Enabling LDAP authentication by using the mqsichangeproperties command

Web user accounts can be authenticated against a Lightweight Directory Access Protocol (LDAP) or Secure LDAP (LDAPS) server. You can authenticate web users by using the REST API, the web user interface, the IBM® App Connect Enterprise Toolkit, or custom integration applications that use the Integration API.

1. Open a command window that is configured for your environment.
2. To set the LDAP server that you want to use for authentication, enter the following command on the command line.

   mqsichangeproperties intNode -b webadmin -o server -n ldapUrl
   -v "ldapURL" 
   

   where intNode is the name of your integration node and ldapURL is the URL for your LDAP.

   Enter the ldapURL by using the following syntax:

   ldap[s]://server[:port]/baseDN[?[uid_attr][?[base|sub]]] 

   ldap or ldaps

   (Required) Fixed protocol string. Use ldaps to specify that SSL is used.

   server

   (Required) Name or IP address of the LDAP server.

   port

   (Optional) Port on the LDAP server. If SSL is not enabled, the default port is 389. If SSL is enabled, the default port is 636.

   baseDN

   (Required) String that defines the base distinguished name (DN) of all users in the directory. If users exist in different subtrees, specify a common subtree under which a search on the username uniquely resolves to the required user entry, and set the sub attribute.

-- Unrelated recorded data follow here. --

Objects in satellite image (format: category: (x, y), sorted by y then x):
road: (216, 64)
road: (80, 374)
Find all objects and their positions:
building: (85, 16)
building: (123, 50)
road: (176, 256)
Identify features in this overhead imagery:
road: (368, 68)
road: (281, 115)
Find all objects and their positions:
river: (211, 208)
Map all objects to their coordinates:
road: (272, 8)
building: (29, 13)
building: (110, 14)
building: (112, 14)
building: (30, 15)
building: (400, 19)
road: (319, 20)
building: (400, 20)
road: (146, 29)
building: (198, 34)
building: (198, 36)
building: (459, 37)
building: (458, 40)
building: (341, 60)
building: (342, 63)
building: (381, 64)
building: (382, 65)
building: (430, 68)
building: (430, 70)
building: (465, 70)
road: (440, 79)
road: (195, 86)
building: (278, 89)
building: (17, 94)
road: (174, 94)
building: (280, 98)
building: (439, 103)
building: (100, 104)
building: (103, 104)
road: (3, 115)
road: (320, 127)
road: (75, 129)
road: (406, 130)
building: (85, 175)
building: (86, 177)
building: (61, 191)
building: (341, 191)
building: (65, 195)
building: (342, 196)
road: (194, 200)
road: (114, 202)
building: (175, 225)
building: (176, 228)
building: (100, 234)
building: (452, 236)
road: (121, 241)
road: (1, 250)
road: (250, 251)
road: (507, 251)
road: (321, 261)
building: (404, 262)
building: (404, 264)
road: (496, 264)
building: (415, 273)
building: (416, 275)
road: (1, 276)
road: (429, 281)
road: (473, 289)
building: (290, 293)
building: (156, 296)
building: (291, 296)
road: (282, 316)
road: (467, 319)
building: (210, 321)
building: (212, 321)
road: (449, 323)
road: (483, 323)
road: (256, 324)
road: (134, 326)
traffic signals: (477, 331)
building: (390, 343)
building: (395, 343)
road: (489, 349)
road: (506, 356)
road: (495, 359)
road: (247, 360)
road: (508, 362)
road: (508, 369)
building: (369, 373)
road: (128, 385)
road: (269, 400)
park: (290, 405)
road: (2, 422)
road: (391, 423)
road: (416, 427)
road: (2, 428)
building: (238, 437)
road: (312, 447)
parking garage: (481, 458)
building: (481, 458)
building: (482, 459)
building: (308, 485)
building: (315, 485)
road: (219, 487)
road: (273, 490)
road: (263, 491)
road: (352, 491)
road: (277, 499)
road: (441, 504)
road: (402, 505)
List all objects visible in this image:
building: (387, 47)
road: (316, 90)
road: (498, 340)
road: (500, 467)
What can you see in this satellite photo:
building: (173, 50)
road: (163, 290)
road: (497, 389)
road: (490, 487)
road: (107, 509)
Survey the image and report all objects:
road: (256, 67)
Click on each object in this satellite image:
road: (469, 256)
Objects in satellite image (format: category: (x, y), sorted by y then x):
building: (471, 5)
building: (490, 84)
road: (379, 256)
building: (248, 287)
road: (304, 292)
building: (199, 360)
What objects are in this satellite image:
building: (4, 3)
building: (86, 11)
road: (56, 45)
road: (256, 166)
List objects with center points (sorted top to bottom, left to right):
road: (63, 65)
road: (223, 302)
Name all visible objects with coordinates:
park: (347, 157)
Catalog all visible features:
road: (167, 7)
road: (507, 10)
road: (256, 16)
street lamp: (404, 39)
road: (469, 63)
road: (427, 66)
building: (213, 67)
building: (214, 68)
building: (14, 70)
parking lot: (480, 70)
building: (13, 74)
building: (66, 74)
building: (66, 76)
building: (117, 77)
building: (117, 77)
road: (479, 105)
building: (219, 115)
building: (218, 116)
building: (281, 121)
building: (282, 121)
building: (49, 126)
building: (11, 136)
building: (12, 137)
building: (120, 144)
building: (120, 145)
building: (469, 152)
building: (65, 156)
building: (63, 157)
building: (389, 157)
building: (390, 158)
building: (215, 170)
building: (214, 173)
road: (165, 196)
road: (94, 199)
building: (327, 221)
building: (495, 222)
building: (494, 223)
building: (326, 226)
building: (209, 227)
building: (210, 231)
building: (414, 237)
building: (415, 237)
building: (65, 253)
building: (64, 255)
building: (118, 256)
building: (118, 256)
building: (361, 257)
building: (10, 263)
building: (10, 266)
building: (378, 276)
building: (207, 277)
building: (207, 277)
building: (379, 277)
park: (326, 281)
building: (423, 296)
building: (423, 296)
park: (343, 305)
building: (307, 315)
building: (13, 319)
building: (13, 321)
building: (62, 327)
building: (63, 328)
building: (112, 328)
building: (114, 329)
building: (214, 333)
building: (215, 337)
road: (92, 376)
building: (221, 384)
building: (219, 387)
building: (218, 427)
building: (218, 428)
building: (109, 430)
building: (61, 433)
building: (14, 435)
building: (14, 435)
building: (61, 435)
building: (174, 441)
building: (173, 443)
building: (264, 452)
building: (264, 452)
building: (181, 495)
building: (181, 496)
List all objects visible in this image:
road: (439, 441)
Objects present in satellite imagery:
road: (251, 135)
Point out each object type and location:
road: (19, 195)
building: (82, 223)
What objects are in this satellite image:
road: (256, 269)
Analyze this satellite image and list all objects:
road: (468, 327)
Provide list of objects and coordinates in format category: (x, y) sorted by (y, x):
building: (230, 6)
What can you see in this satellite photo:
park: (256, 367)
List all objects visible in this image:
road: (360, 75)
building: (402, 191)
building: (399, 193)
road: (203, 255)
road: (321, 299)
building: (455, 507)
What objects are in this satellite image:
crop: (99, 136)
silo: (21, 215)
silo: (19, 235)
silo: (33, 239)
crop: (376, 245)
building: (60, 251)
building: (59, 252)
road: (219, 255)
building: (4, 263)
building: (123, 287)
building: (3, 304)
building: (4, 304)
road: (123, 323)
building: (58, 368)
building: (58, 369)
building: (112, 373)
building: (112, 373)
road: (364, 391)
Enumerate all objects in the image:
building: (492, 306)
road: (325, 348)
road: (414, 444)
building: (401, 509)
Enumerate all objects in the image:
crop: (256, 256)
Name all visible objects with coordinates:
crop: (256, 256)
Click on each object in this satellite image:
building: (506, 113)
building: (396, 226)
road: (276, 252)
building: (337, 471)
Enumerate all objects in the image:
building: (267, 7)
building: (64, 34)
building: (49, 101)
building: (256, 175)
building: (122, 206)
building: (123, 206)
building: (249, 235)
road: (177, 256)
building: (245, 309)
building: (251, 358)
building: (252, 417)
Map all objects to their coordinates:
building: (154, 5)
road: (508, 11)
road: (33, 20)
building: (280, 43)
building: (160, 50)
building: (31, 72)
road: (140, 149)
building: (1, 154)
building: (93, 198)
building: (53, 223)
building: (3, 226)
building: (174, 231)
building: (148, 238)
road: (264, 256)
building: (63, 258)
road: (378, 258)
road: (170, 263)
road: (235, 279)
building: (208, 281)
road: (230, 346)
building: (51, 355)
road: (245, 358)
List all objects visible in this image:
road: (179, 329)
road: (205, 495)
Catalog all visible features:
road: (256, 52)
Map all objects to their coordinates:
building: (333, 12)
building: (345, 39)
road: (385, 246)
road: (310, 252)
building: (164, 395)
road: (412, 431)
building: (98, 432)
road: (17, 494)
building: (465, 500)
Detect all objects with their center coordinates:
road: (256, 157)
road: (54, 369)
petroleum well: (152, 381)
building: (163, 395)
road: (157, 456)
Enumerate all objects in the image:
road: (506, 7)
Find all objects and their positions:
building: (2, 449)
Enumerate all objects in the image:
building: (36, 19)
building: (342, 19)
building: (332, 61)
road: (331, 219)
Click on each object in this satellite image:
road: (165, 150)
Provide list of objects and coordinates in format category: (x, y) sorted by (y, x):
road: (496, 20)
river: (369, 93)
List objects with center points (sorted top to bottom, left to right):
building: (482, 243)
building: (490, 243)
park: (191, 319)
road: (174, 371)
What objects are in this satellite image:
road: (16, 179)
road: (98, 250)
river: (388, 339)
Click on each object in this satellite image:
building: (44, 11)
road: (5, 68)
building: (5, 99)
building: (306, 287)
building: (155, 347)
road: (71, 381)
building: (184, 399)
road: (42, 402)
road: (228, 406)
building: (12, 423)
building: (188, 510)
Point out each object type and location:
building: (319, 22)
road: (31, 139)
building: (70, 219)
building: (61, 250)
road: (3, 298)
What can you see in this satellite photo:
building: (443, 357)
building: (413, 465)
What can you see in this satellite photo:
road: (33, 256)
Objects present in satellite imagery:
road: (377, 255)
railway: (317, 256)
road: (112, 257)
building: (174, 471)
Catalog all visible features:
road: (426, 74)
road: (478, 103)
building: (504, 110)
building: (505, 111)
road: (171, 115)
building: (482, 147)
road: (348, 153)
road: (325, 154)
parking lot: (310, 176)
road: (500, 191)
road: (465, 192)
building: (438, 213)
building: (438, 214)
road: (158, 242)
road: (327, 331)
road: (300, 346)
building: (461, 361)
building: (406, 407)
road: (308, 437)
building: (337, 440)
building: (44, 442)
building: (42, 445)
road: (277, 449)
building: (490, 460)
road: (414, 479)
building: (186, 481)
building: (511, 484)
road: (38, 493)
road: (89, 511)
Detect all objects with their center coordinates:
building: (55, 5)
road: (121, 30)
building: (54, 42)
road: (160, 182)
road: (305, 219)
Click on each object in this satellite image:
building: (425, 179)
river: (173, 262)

   If users who need access to the integration exist in multiple base DNs, you can specify more than one base DN in the ldapURL by enclosing each base DN in parentheses. The following syntax shows how to specify the ldapURL when users exist in three base DNs:

   ldap[s]://server[:port]/|(baseDN1)(baseDN2)(baseDN3)[?[uid_attr][?[base|sub]]]

   uid_attr

   (Optional) String that defines the attribute to which the incoming username maps, typically uid, CN, or email address. The default is uid.

   base or sub

   (Optional) Defines whether to run a base or subtree search. If base is selected, the authentication is faster because the DN of the user is constructed from the uid_att, username, and baseDN values. If sub is selected, a search must be completed before the DN can be resolved. The default is sub.

   For example,

   ldap://ldap.acme.com:389/ou=sales,o=acme.com

   or

   ldaps://localhost:636/ou=sales,o=acme?cn?base

   Put public server certificates in the integration node truststore for use with LDAPS connections; do not put them in the webadmin truststore.

3. Optional: If you want to configure authorization by using LDAP groups, you must set the authorizationMode property to 'ldap', by using the mqsichangeauthmode command, or by setting it in the .yaml configuration file.
   If you set the authorizationMode property to 'file', or 'mq', and you enabled LDAP authentication, you must configure the authorization role for web user account for each user that you want to authorize. To configure the role for each web user, either create new web user account or modify any existing web user accounts as follows:
   • Create a web user account by using the mqsiwebuseradmin command. For example,

     mqsiwebuseradmin intNode -c -u ldapusername -x -r sysrole

     where ldapusername is the username in the LDAP directory, and sysrole is the role to associate with the web user account. For more information about roles, see Role-based security.

     If you add a local password by using the -a parameter, and LDAP authentication is enabled, the local password is ignored. When LDAP authentication is enabled, all web user logins must be authenticated by using LDAP. Any local passwords are ignored.

   • Modify an existing web user account to remove any local password. For example,

     mqsiwebuseradmin intNode -m -u ldapusername -x -r sysrole

     You can modify an existing web user account to be authenticated by using LDAP only if the existing username matches the username in the LDAP directory. If the usernames do not match, you must create a new web user account.